[[ SUPPLIED TEXT, beginning ]]
5

I am trying to predict a binary (categorical) target from many continuous features, and would like to narrow your feature space before heading into model fitting. I noticed that the SelectKBest class from SKLearn's Feature Selection package has the following example on the Iris dataset (which is also predicting a binary target from continuous features):

from sklearn.datasets import load_iris
from sklearn.feature_selection import SelectKBest
from sklearn.feature_selection import chi2
iris = load_iris()
X, y = iris.data, iris.target
X.shape
(150, 4)
X_new = SelectKBest(chi2, k=2).fit_transform(X, y)
X_new.shape
(150,2)

The example uses the chi2 test to determine which features should be used in the model. However it is my understanding that the chi2 test is strictly meant to be used in situations where we have categorical features predicting categorical performance. I did not think the chi2 test could be used for scenarios like this. Is my understanding wrong? Can the chi2 test be used to test whether a categorical variable is dependent on a continuous variable?

vanchman
  • 51
  • 1
  • 2

4 Answers4

5

The SelectKBest function with the chi2 test only works with categorical data. In fact, the result from the test only will have real meaning if the feature only has 1's and 0's.

If you inspect a little bit the implementation of chi2 you going to see that the code only apply a sum across each feature, which means that the function expects just binary values. Also, the parameters that receive the chi2 function indicate the following:

def chi2(X, y):
...

X : {array-like, sparse matrix}, shape = (n_samples, n_features_in)
    Sample vectors.
y : array-like, shape = (n_samples,)
    Target vector (class labels).

Which means that the function expects to receive the feature vector with all their samples. But later when the expected values are calculated, you will see:

feature_count = X.sum(axis=0).reshape(1, -1)
class_prob = Y.mean(axis=0).reshape(1, -1)
expected = np.dot(class_prob.T, feature_count)

And these lines of code only make sense if the X and Y vector only has 1's and 0's.
[[ SUPPLIED TEXT, end ]]
[[ INFORMATION SUPPLIED, beginning ]]
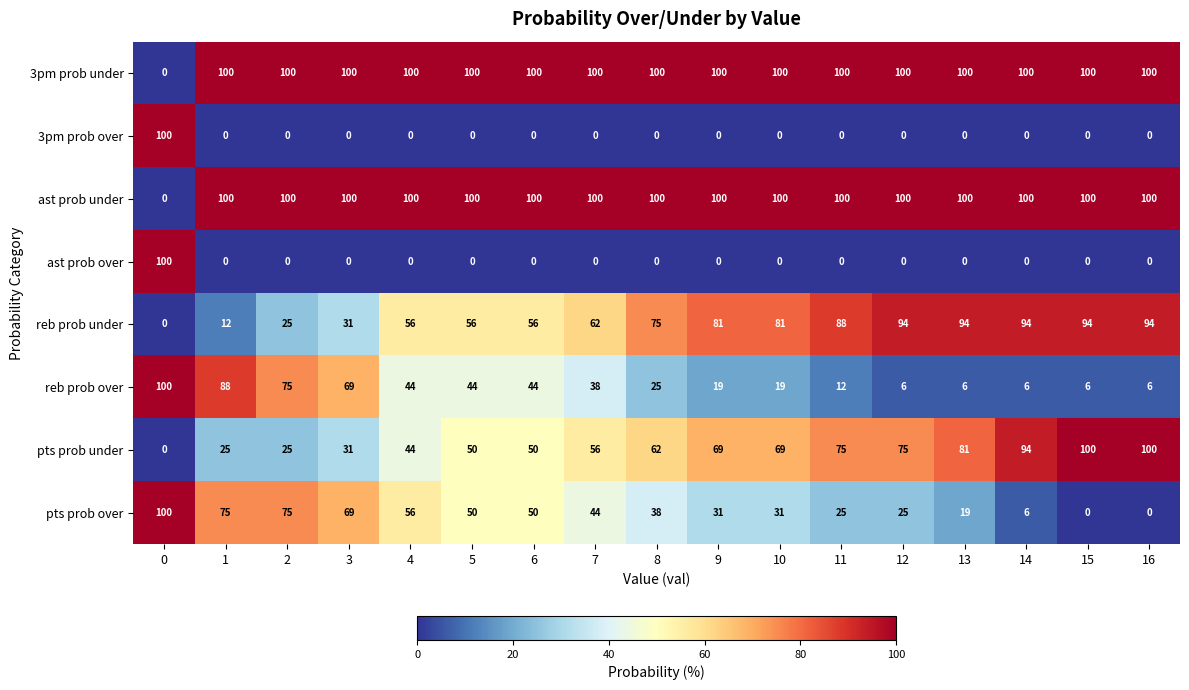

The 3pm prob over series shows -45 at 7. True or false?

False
[[ INFORMATION SUPPLIED, end ]]
[[ INFORMATION SUPPLIED, beginning ]]
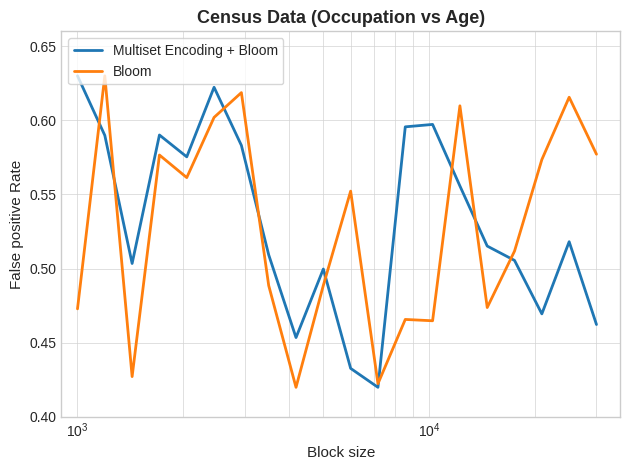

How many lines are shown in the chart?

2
[[ INFORMATION SUPPLIED, end ]]
PROMPT 1 >>
In the thread on chi2 feature selection, under what condition does the answer say the chi2 test result has real meaning?
PROMPT 2 >>
Continue the thread on chi2 feature selection from its last sentence.
The material above stands apart from the thread on chi2 feature selection.

RESPONSE BOX 1 >>
Only when the feature contains nothing but 1's and 0's.

RESPONSE BOX 2 >>
Dijkgraaf
  • 11,049
  • 17
  • 42
  • 54
lalfab
  • 351
  • 3
  • 7
  • But this is indeed confusing from the official doc - https://scikit-learn.org/stable/modules/feature_selection.html#univariate-feature-selection – LYu Feb 05 '21 at 05:09
3

I agree with @lalfab however, it's not clear to me why sklearn provides an example of using chi2 on the iris dataset which has all continuous variables. https://scikit-learn.org/stable/modules/generated/sklearn.feature_selection.SelectKBest.html

>>> from sklearn.datasets import load_digits
>>> from sklearn.feature_selection import SelectKBest, chi2
>>> X, y = load_digits(return_X_y=True)
>>> X.shape
(1797, 64)
>>> X_new = SelectKBest(chi2, k=20).fit_transform(X, y)
>>> X_new.shape
(1797, 20)
xyzzy
  • 31
  • 1
0

My understand of this is that when using Chi2 for feature selection, the dependent variable has to be categorical type, but the independent variables can be either categorical or continuous variables, as long as it's non-negative. What the algorithm trying to do is firstly build a contingency table in a matrix format that reveals the multivariate frequency distribution of the variables. Then try to find the dependence structure underlying the variables using this contingency table. The Chi2 is one way to measure the dependency.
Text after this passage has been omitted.